This study tested whether artificial intelligence (AI)–extracted electrocardiogram (ECG) features can identify microvascular obstruction (MVO) after reperfusion in anterior ST‑segment elevation myocardial infarction (STEMI). Using pre‑ and post‑percutaneous coronary intervention (PCI) ECGs and a logistic‑regression model built on PMcardio (API v2.5), the AI approach predicted CMR‑confirmed MVO with an AUC of 0.83, 94% specificity, and 60% sensitivity; the figure reports ~76% overall accuracy. By emphasizing high specificity, the model aims to flag patients very likely to harbor MVO when cardiac MRI is impractical, enabling rapid risk stratification at the point of care.
Published in: Circulation: Cardiovascular Interventions
Published on: 10 November 2025
Background
MVO after primary PCI is a powerful marker of poor prognosis—linked to adverse left‑ventricular remodeling, increased major adverse cardiac events, and higher mortality—yet the gold‑standard test (gadolinium CMR) is costly, time‑consuming, and not universally available. Persistent ST‑segment elevation on post‑PCI ECGs is common with MVO, suggesting ECG‑based signatures might serve as a noninvasive surrogate. The investigators therefore evaluated whether AI‑derived ECG features could reliably indicate the presence of MVO without relying on CMR.
Methods
In a single‑center retrospective cohort of anterior STEMI patients (143 total; 99 with analyzable paired pre‑ and post‑PCI ECGs), all underwent pre‑discharge CMR for MVO and infarct size measurement. Anonymized ECGs were processed by the PMcardio AI system to extract features previously associated with acute coronary occlusion, reperfusion, and cardiac dysfunction; cases with unusable AI output comprised 10 patients (6.9% of the total). A logistic‑regression model was trained and evaluated with five‑fold cross‑validation; performance was summarized by sensitivity, specificity, positive/negative predictive values, and AUC, and feature importance was assessed using SHAP values. Institutional review board approval and informed consent were obtained.
Results
Patients with MVO (n=74) and without MVO (n=69) were similar in age, but fewer females had MVO (6 vs 19; p<0.01); median MVO mass was 16 g (IQR 9–32), and infarct size was larger with MVO (59 g [46–82] vs 24 g [14–38]; p<0.001). The AI ECG model achieved an AUC of 0.83 with 94% specificity, 60% sensitivity, PPV 86%, and NPV 69% for detecting CMR‑confirmed MVO; the figure depicts ~76% accuracy.

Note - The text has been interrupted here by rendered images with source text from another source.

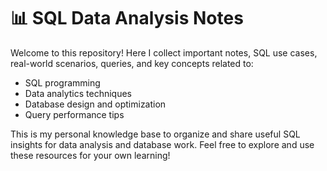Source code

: # 📊 SQL Data Analysis Notes

Welcome to this repository! Here I collect important notes, SQL use cases, real-world scenarios, queries, and key concepts related to:

- SQL programming
- Data analytics techniques
- Database design and optimization
- Query performance tips

This is my personal knowledge base to organize and share useful SQL insights for data analysis and database work. Feel free to explore and use these resources for your own learning!

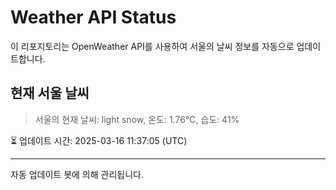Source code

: 
# Weather API Status

이 리포지토리는 OpenWeather API를 사용하여 서울의 날씨 정보를 자동으로 업데이트합니다.

## 현재 서울 날씨
> 서울의 현재 날씨: light snow, 온도: 1.76°C, 습도: 41%

⏳ 업데이트 시간: 2025-03-16 11:37:05 (UTC)

---
자동 업데이트 봇에 의해 관리됩니다.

Top predictive features (highest SHAP values) included high residual active coronary occlusion score and low/absent reperfusion score on post‑PCI ECG, greater pre‑PCI ST‑elevation, small change in occlusion score pre‑ to post‑PCI, and reduced post‑PCI LVEF. The authors note that the absence of these AI features does not exclude MVO.
Conclusion
An AI‑enhanced, pre/post‑PCI ECG strategy showed promising performance for identifying MVO after anterior STEMI, with deliberately high specificity to pinpoint patients most likely to benefit from intensified therapy or monitoring when CMR is unavailable. Findings are internally validated only and require prospective confirmation across broader infarct territories.